Men and women from the village had crowded around. More ran toward them. And there was his father, fists clenched so hard blood ran from where his nails bit into his palms, though his face was an impassive mask. "Go home, Simon. Finish making supper." In an agonizing second, like pulling off a Band-Aid, I returned to the present. Cyrus looked at me with pity. After what I'd seen him go through, he pitied me?

"For having seen it." He stroked the side of my face, and I realized it was wet with tears. Sniffling against the threat of more, I asked, "How old were you?"

"Seven, as far as I know. I'm not sure when I was born." His hand stilled, coming to rest on my hair. "She was my father's third wife. He didn't love her, but… I think it was the horror of it. It changed him. Very shortly after that he met the man who would sire him. The man bought our bond and we moved away from the village to live in fealty to him. Father told us to forget everything before. It was a new start."
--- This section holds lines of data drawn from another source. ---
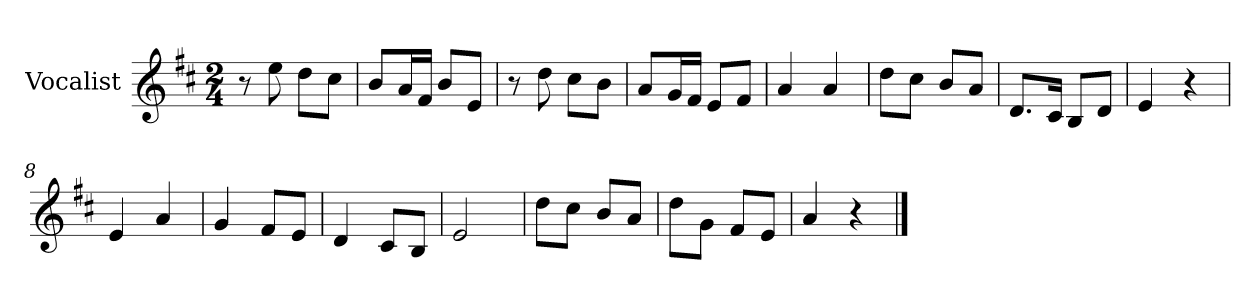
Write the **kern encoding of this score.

**kern
*part1
*staff1
*I"Vocalist
*k[f#c#]
*D:
*M2/4
=
8r
8ee
8ddL
8cc#J
=1
8bL
16aL
16f#JJ
8bL
8eJ
=2
8r
8dd
8cc#L
8bJ
=3
8aL
16gL
16f#JJ
8eL
8f#J
=4
4a
4a
=5
8ddL
8cc#J
8bL
8aJ
=6
8.dL
16c#Jk
8BL
8dJ
=7
4e
4r
=8
4e
4a
=9
4g
8f#L
8eJ
=10
4d
8c#L
8BJ
=11
2e
=12
8ddL
8cc#J
8bL
8aJ
=13
8ddL
8gJ
8f#L
8eJ
=14
4a
4r
==
*-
"How did it happen?" If someone had told me even an hour ago that I would feel something other than hatred for the Soul Eater, I wouldn't have believed it. But the look I'd seen on his face, the suppression of emotion that was clearly intended to hide his pain from his son…

"She was hanging the pot over the fire, and her skirt brushed the embers. That's all it took." Cyrus cleared his throat. "It wasn't uncommon, then."

"Whether common or not, it was horrible." I couldn't stand it anymore. I put my arms around him. "For you and your father."